RHB Research said the glove sector remains in a tough fight against persistent oversupply and stubborn pricing pressure, even as global demand for gloves rises this year. — Bloomberg
PETALING JAYA: Malaysian glovemakers appear to be retreating from non-US markets as China keeps dumping its excess glove capacity at razor-thin margins, analysts say.
RHB Research called this a “deliberate strategic retreat”, pointing out that Malaysian producers are instead increasing their market share in the United States, which is widely regarded as the largest single-country consumer market for disposable and medical gloves in the world.
Using Statistics Department data for last January to October, RHB Research estimated that about 56% of Malaysian-made gloves were shipped to the United States.
Conversely, the non-US segment shrank to 44% of total exports and declined on an absolute basis.
“In our view, Malaysian manufacturers are actively curtailing exposure to non-US markets, where China producers displaced from the United States are aggressively dumping excess capacity at razor-thin margins.
“This has resulted in a two-speed market, where the United States acts as a relative ‘sanctuary’ market, while non-US regions see accelerated exits and volume rationalisation,” the research house said in a note to clients.
Malaysia’s rising US market share is being driven by the forced migration of US buyers away from China suppliers following unfavourable tariffs that have rendered China-origin gloves uncompetitive in terms of price.
Thailand and Vietnam have also benefitted from this displacement effect, albeit to a lesser extent.

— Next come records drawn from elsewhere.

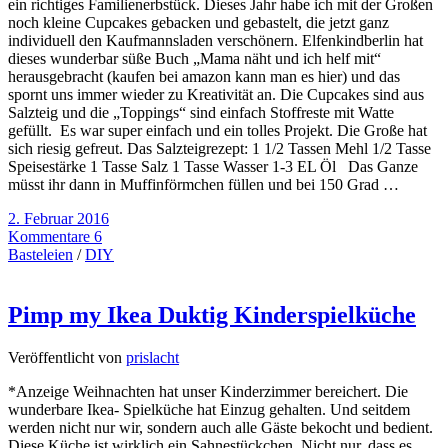
ein richtiges Familienerbstück. Dieses Jahr habe ich mit der Großen
noch kleine Cupcakes gebacken und gebastelt, die jetzt ganz
individuell den Kaufmannsladen verschönern. Elfenkindberlin hat
dieses wunderbar süße Buch „Mama näht und ich helf mit“
herausgebracht (kaufen bei amazon kann man es hier) und das
spornt uns immer wieder zu Kreativität an. Die Cupcakes sind aus
Salzteig und die „Toppings“ sind einfach Stoffreste mit Watte
gefüllt. Es war super einfach und ein tolles Projekt. Die Große hat
sich riesig gefreut. Das Salzteigrezept: 1 1/2 Tassen Mehl 1/2 Tasse
Speisestärke 1 Tasse Salz 1 Tasse Wasser 1-3 EL Öl Das Ganze
müsst ihr dann in Muffinförmchen füllen und bei 150 Grad …
2. Februar 2016
Kommentare 6
Basteleien
/
DIY
Pimp my Ikea Duktig Kinderspielküche
Veröffentlicht von
prislacht
*Anzeige Weihnachten hat unser Kinderzimmer bereichert. Die
wunderbare Ikea- Spielküche hat Einzug gehalten. Und seitdem
werden nicht nur wir, sondern auch alle Gäste bekocht und bedient.
Diese Küche ist wirklich ein Sahnestückchen. Nicht nur, dass es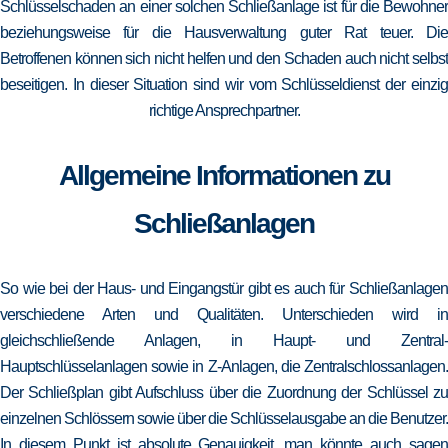
Schlüsselschaden an einer solchen Schließanlage ist für die Bewohner
beziehungsweise für die Hausverwaltung guter Rat teuer. Die
Betroffenen können sich nicht helfen und den Schaden auch nicht selbst
beseitigen. In dieser Situation sind wir vom Schlüsseldienst der einzig
richtige Ansprechpartner.
Allgemeine Informationen zu
Schließanlagen
So wie bei der Haus- und Eingangstür gibt es auch für Schließanlagen
verschiedene Arten und Qualitäten. Unterschieden wird in
gleichschließende Anlagen, in Haupt- und Zentral-
Hauptschlüsselanlagen sowie in Z-Anlagen, die Zentralschlossanlagen.
Der Schließplan gibt Aufschluss über die Zuordnung der Schlüssel zu
einzelnen Schlössern sowie über die Schlüsselausgabe an die Benutzer.
In diesem Punkt ist absolute Genauigkeit, man könnte auch sagen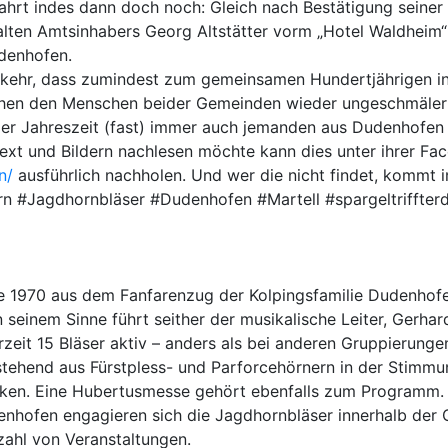
e Fahrt indes dann doch noch: Gleich nach Bestätigung sein
 alten Amtsinhabers Georg Altstätter vorm „Hotel Waldheim
denhofen.
ckkehr, dass zumindest zum gemeinsamen Hundertjährigen in
chen den Menschen beider Gemeinden wieder ungeschmäler
er Jahreszeit (fast) immer auch jemanden aus Dudenhofen a
Text und Bildern nachlesen möchte kann dies unter ihrer F
n/
ausführlich nachholen. Und wer die nicht findet, komm
 #Jagdhornbläser #Dudenhofen #Martell #spargeltriffterdbe
e 1970 aus dem Fanfarenzug der Kolpingsfamilie Dudenhof
 seinem Sinne führt seither der musikalische Leiter, Gerhar
eit 15 Bläser aktiv – anders als bei anderen Gruppierungen 
stehend aus Fürstpless- und Parforcehörnern in der Stimm
ücken. Eine Hubertusmesse gehört ebenfalls zum Programm.
denhofen engagieren sich die Jagdhornbläser innerhalb der
zahl von Veranstaltungen.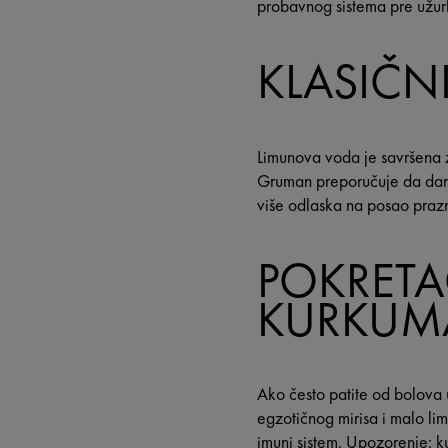
probavnog sistema pre užu
KLASIČN
Limunova voda je savršena z
Gruman preporučuje da dan 
više odlaska na posao praz
POKRETA
KURKUM
Ako često patite od bolova 
egzotičnog mirisa i malo li
imuni sistem. Upozorenje: k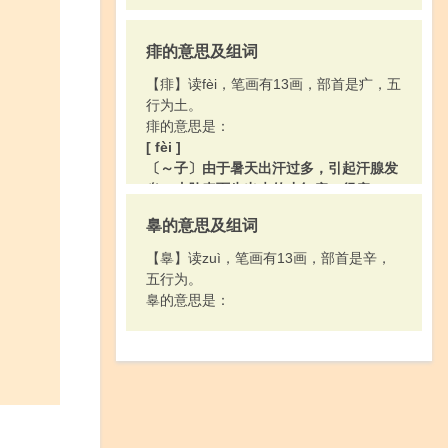
痱的意思及组词
【痱】读fèi，笔画有13画，部首是疒，五
行为土。
痱的意思是：
[ fèi ]
〔～子〕由于暑天出汗过多，引起汗腺发
炎，皮肤表面生出来的小红疹，很痒。
[ féi ]
辠的意思及组词
古代称偏瘫症：风～。
【辠】读zuì，笔画有13画，部首是辛，
五行为。
辠的意思是：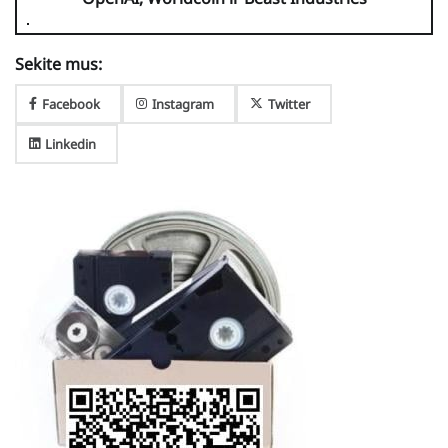
Sekite mus:
Facebook
Instagram
Twitter
Linkedin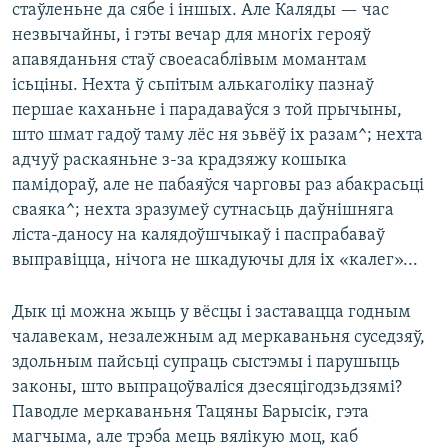
стаўленьне да сябе і іншых. Але Каляды — час
незвычайны, і гэты вечар для многіх герояў
апавяданьня стаў своеасаблівым момантам
ісьціны. Нехта ў сьпітым алькаголіку пазнаў
першае каханьне і парадаваўся з той прычыны,
што шмат гадоў таму лёс ня зьвёў іх разам^; нехта
адчуў раскаяньне з-за крадзяжу кошыка
памідораў, але не пабаяўся чарговы раз абакрасьці
сваяка^; нехта зразумеў сутнасьць даўнішняга
ліста-даносу на калядоўшчыкаў і паспрабаваў
выправіцца, нічога не шкадуючы для іх «калег»...
Дык ці можна жыць у вёсцы і заставацца годным
чалавекам, незалежным ад меркаваньня суседзяў,
здольным пайсьці супраць сыстэмы і парушыць
законы, што выпрацоўваліся дзесяцігодзьдзямі?
Паводле меркаваньня Тацяны Барысік, гэта
магчыма, але трэба мець вялікую моц, каб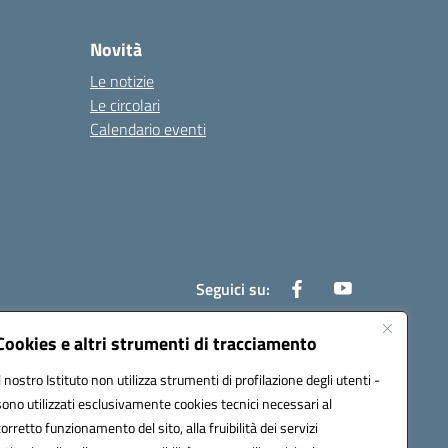
Novità
Le notizie
Le circolari
Calendario eventi
Seguici su:
Cookies e altri strumenti di tracciamento
Il nostro Istituto non utilizza strumenti di profilazione degli utenti -
800e@pec.istruzione.it
sono utilizzati esclusivamente cookies tecnici necessari al
corretto funzionamento del sito, alla fruibilità dei servizi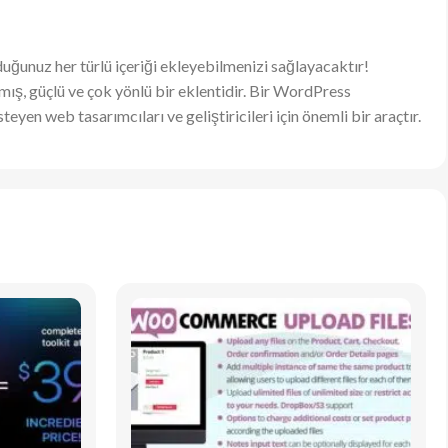
duğunuz her türlü içeriği ekleyebilmenizi sağlayacaktır!
ış, güçlü ve çok yönlü bir eklentidir. Bir WordPress
eyen web tasarımcıları ve geliştiricileri için önemli bir araçtır.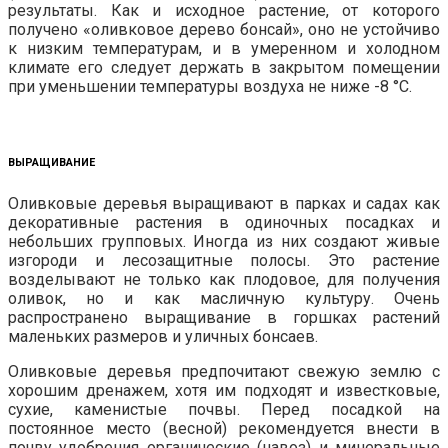
результаты. Как и исходное растение, от которого
получено «оливковое дерево бонсай», оно не устойчиво
к низким температурам, и в умеренном и холодном
климате его следует держать в закрытом помещении
при уменьшении температуры воздуха не ниже -8 °С.
ВЫРАЩИВАНИЕ
Оливковые деревья выращивают в парках и садах как
декоративные растения в одиночных посадках и
небольших групповых. Иногда из них создают живые
изгороди и лесозащитные полосы. Это растение
возделывают не только как плодовое, для получения
оливок, но и как масличную культуру. Очень
распространено выращивание в горшках растений
маленьких размеров и уличных бонсаев.
Оливковые деревья предпочитают свежую землю с
хорошим дренажем, хотя им подходят и известковые,
сухие, каменистые почвы. Перед посадкой на
постоянное место (весной) рекомендуется внести в
почву удобрения органические (навоз) и минеральные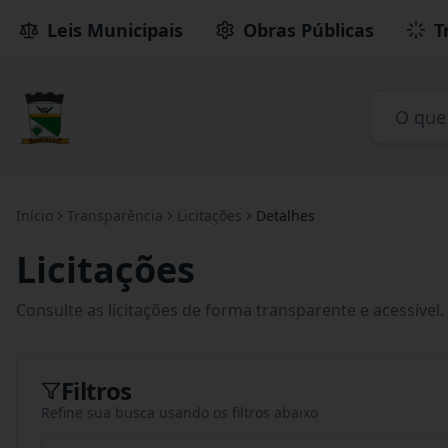
Leis Municipais
Obras Públicas
T
Início
Transparência
Licitações
Detalhes
Licitações
Consulte as licitações de forma transparente e acessível.
Filtros
Refine sua busca usando os filtros abaixo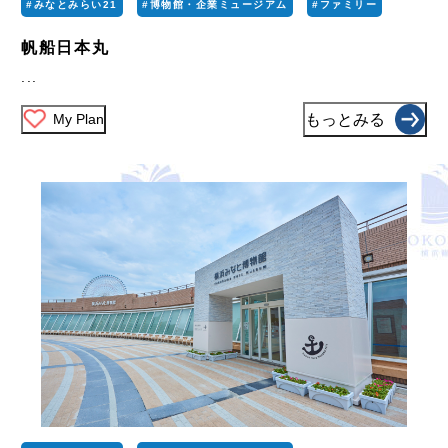
#みなとみらい21
#博物館・企業ミュージアム
#ファミリー
帆船日本丸
...
My Plan
もっとみる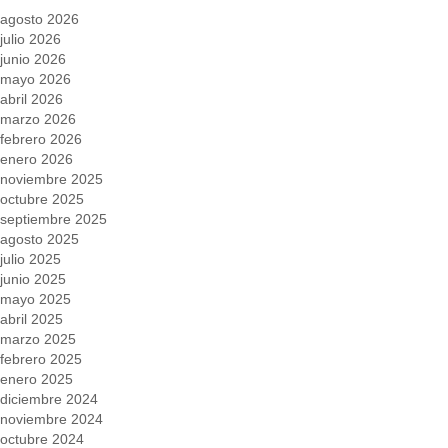
agosto 2026
julio 2026
junio 2026
mayo 2026
abril 2026
marzo 2026
febrero 2026
enero 2026
noviembre 2025
octubre 2025
septiembre 2025
agosto 2025
julio 2025
junio 2025
mayo 2025
abril 2025
marzo 2025
febrero 2025
enero 2025
diciembre 2024
noviembre 2024
octubre 2024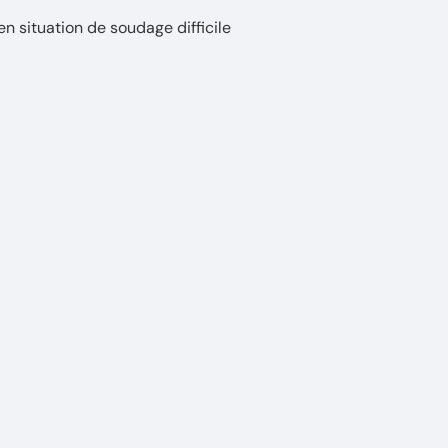
n situation de soudage difficile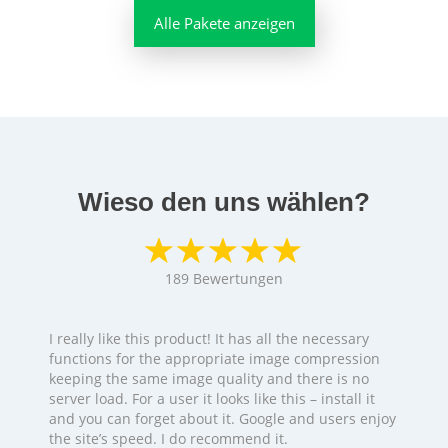
Alle Pakete anzeigen
Wieso den uns wählen?
189
Bewertungen
I really like this product! It has all the necessary
functions for the appropriate image compression
keeping the same image quality and there is no
server load. For a user it looks like this – install it
and you can forget about it. Google and users enjoy
the site’s speed. I do recommend it.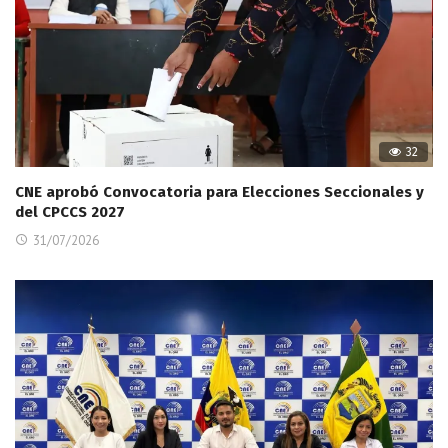
32
CNE aprobó Convocatoria para Elecciones Seccionales y
del CPCCS 2027
31/07/2026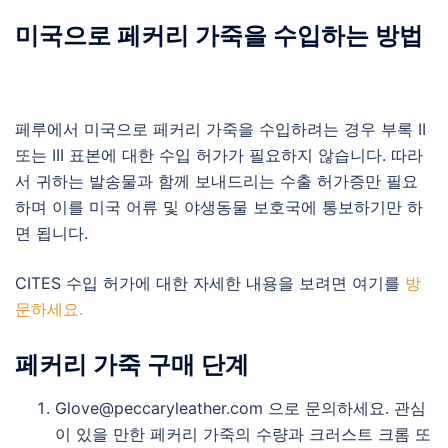
미국으로 페커리 가죽을 수입하는 방법
페루에서 미국으로 페커리 가죽을 수입하려는 경우 부록 II
또는 III 표본에 대한 수입 허가가 필요하지 않습니다. 따라
서 귀하는 발송물과 함께 보내드리는 수출 허가증만 필요
하며 이를 미국 어류 및 야생동물 보호국에 통보하기만 하
면 됩니다.
CITES 수입 허가에 대한 자세한 내용을 보려면 여기를
방
문하세요.
페커리 가죽 구매 단계
Glove@peccaryleather.com
으로 문의하세요. 관심
이 있을 만한 페커리 가죽의 수량과 크러스트 크롬 또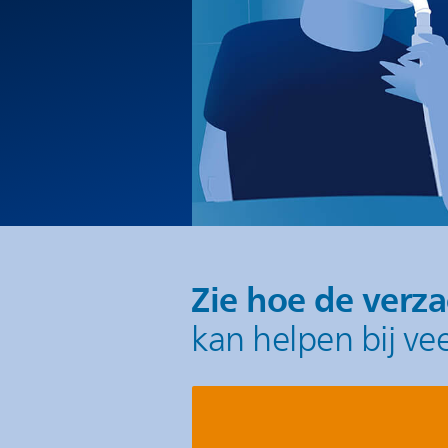
Zie hoe de ver
kan helpen bij v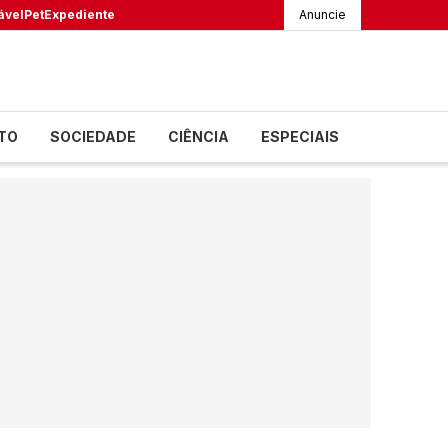
ável
Pet
Expediente
Anuncie
TO
SOCIEDADE
CIÊNCIA
ESPECIAIS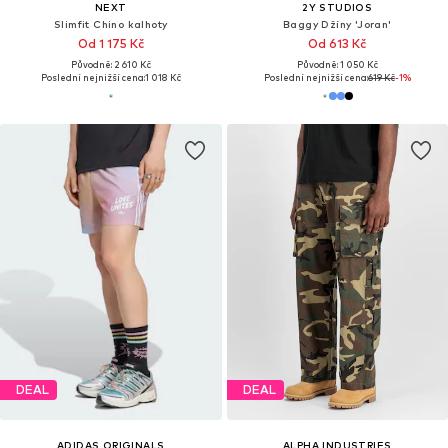
NEXT
2Y STUDIOS
Slimfit Chino kalhoty
Baggy Džíny 'Joran'
Od 1 175 Kč
Od 613 Kč
Původně: 2 610 Kč
Původně: 1 050 Kč
Poslední nejnižší cena:
1 018 Kč
Poslední nejnižší cena:
619 Kč
-1%
DEAL
DEAL
ADIDAS ORIGINALS
ALPHA INDUSTRIES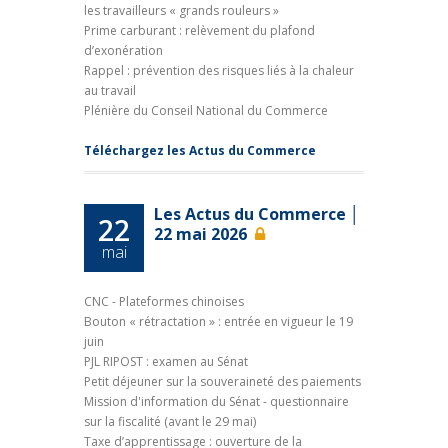
les travailleurs « grands rouleurs »
Prime carburant : relèvement du plafond
d’exonération
Rappel : prévention des risques liés à la chaleur
au travail
Plénière du Conseil National du Commerce
Téléchargez les Actus du Commerce
Les Actus du Commerce │
22
22 mai 2026
mai
CNC - Plateformes chinoises
Bouton « rétractation » : entrée en vigueur le 19
juin
PJL RIPOST : examen au Sénat
Petit déjeuner sur la souveraineté des paiements
Mission d'information du Sénat - questionnaire
sur la fiscalité (avant le 29 mai)
Taxe d’apprentissage : ouverture de la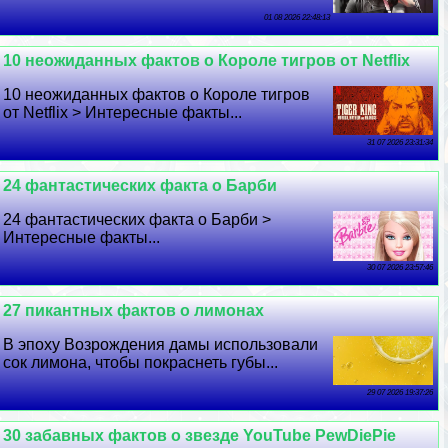
01 08 2026 22:48:13
10 неожиданных фактов о Короле тигров от Netflix
10 неожиданных фактов о Короле тигров
от Netflix > Интересные факты...
31 07 2026 23:31:34
24 фантастических факта о Барби
24 фантастических факта о Барби >
Интересные факты...
30 07 2026 23:57:46
27 пикантных фактов о лимонах
В эпоху Возрождения дамы использовали
сок лимона, чтобы покраснеть губы...
29 07 2026 19:37:26
30 забавных фактов о звезде YouTube PewDiePie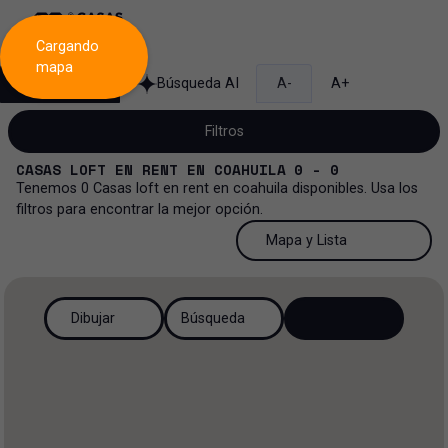
Cargando
mapa
Búsqueda
Búsqueda AI
A-
A+
Filtros
CASAS LOFT
EN
RENT
EN
COAHUILA
0 - 0
Tenemos
0
Casas loft
en
rent
en
coahuila
disponibles. Usa los
filtros para encontrar la mejor opción.
Renta
50 Resultados por página
Mapa y Lista
Casa loft
Venta y renta
50 Resultados por página
Mapa y Lista
Todos los tipos de propiedad
Dibujar
Búsqueda
Más Filtros
2
Renta
100 Resultados por página
Ver mapa
Casa loft
Venta
200 Resultados por página
Ver lista
Casa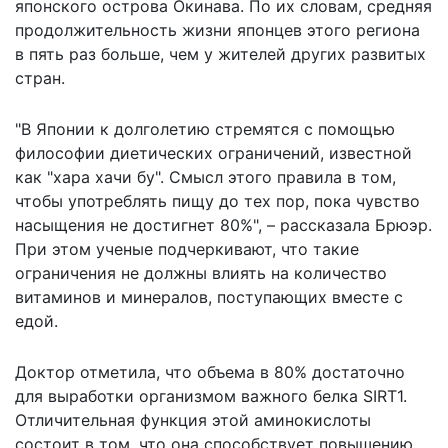
японского острова Окинава. По их словам, средняя
продолжительность жизни японцев этого региона
в пять раз больше, чем у жителей других развитых
стран.
"В Японии к долголетию стремятся с помощью
философии диетических ограничений, известной
как "хара хачи бу". Смысл этого правила в том,
чтобы употреблять пищу до тех пор, пока чувство
насыщения не достигнет 80%", – рассказала Брюэр.
При этом ученые подчеркивают, что такие
ограничения не должны влиять на количество
витаминов и минералов, поступающих вместе с
едой.
Доктор отметила, что объема в 80% достаточно
для выработки организмом важного белка SIRT1.
Отличительная функция этой аминокислоты
состоит в том, что она способствует повышению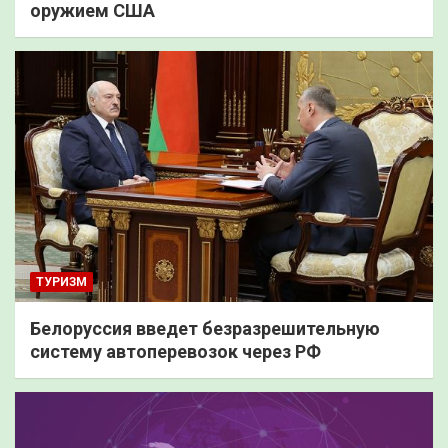
оружием США
ТУРИЗМ
Белоруссия введет безразрешительную
систему автоперевозок через РФ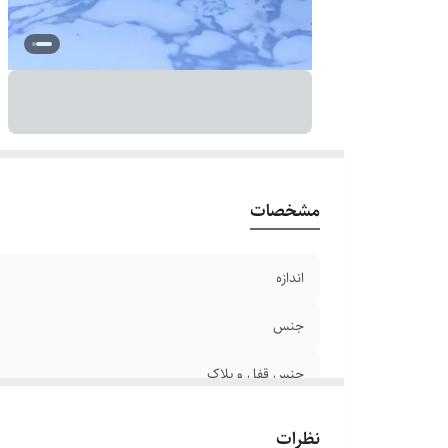
رن
دو
مشخصات
اندازه
جنس
جنس قفل و پلاک
سایر
نظرات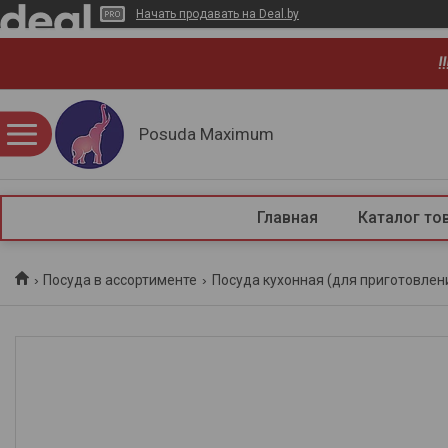
Начать продавать на Deal.by
!
Posuda Maximum
Главная
Каталог то
Посуда в ассортименте
Посуда кухонная (для приготовлен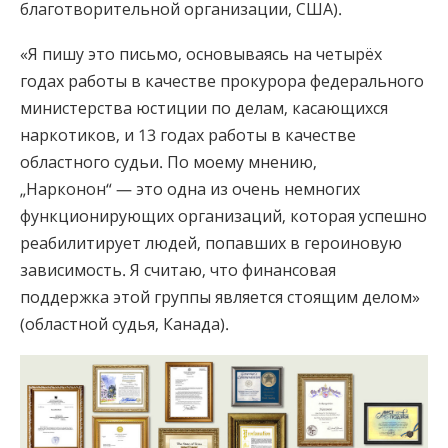
благотворительной организации, США).
«Я пишу это письмо, основываясь на четырёх
годах работы в качестве прокурора федерального
министерства юстиции по делам, касающихся
наркотиков, и 13 годах работы в качестве
областного судьи. По моему мнению,
„Нарконон“ — это одна из очень немногих
функционирующих организаций, которая успешно
реабилитирует людей, попавших в героиновую
зависимость. Я считаю, что финансовая
поддержка этой группы является стоящим делом»
(областной судья, Канада).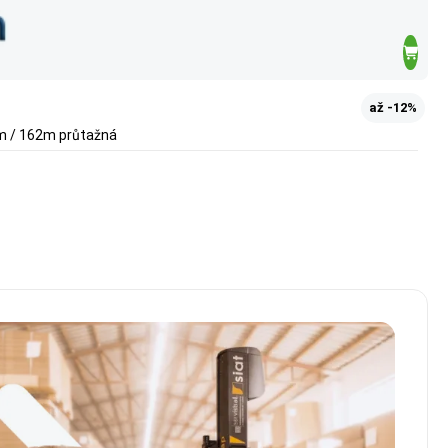
až -12%
µm / 162m průtažná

Meanwhile, RHB Research said the glove sector remains in a tough fight against persistent oversupply and stubborn pricing pressure, even as global demand for gloves rises this year.
RHB Research said incremental supply from Chinese glove producers’ offshore facilities may exacerbate the pressure on average selling prices going into this year.
One such facilities is Intco Medical’s plant in Indonesia, which is designed with a long-term capacity of up to 40 billion pieces yearly and largely targeted at US demand under a more favourable tariff regime.
“Compounding this pressure is the rise in raw-material costs.
“While a weakening US dollar provides some relief on ringgit-denominated input costs, it simultaneously erodes manufacturers’ pricing power.
“In a price-taker environment, buyers are likely to leverage the stronger ringgit to resist price pass throughs, thereby increasing margin compression risks,” RHB Research said.
A fund manager who spoke to StarBiz said the glove sector may see better sales this year, but this may not necessarily translate into stronger margins for the manufacturers.
“The valuations of glove stocks may seem undemanding now, but the outlook is not promising,” it added.
RHB Research expects the demand for gloves to grow by 8% this year to about 400 billion pieces, from the estimated 370 billion pieces last year.
This should be followed by more moderate 6% growth next year to about 424 billion pieces, driven by structural improvements in global hygiene awareness and occupational safety standards.
“Under these assumptions, a more balanced demand-supply dynamic could emerge by next year.”
For this year, the research house said it believes the glove sector’s earnings growth is unlikely to be driven by price expansion.
It would, however, depend on operating leverage through higher utilisation and tighter cost discipline.
“That said, the dual risks of a weaker US dollar and rising raw-material prices could compress margins should cost pass through opportunities remain limited,” it said.
The research house kept its “underweight” call on the sector unchanged.
Based on its aggregate estimates, RHB Research said Malaysian glove producers would account for approximately 40% of global capacity this year.
“We caution that this figure may overstate effective supply, as it includes idle lines and capacity located outside Malaysia. Nonetheless, excess supply remains the key overhang to any meaningful price recovery,” it said.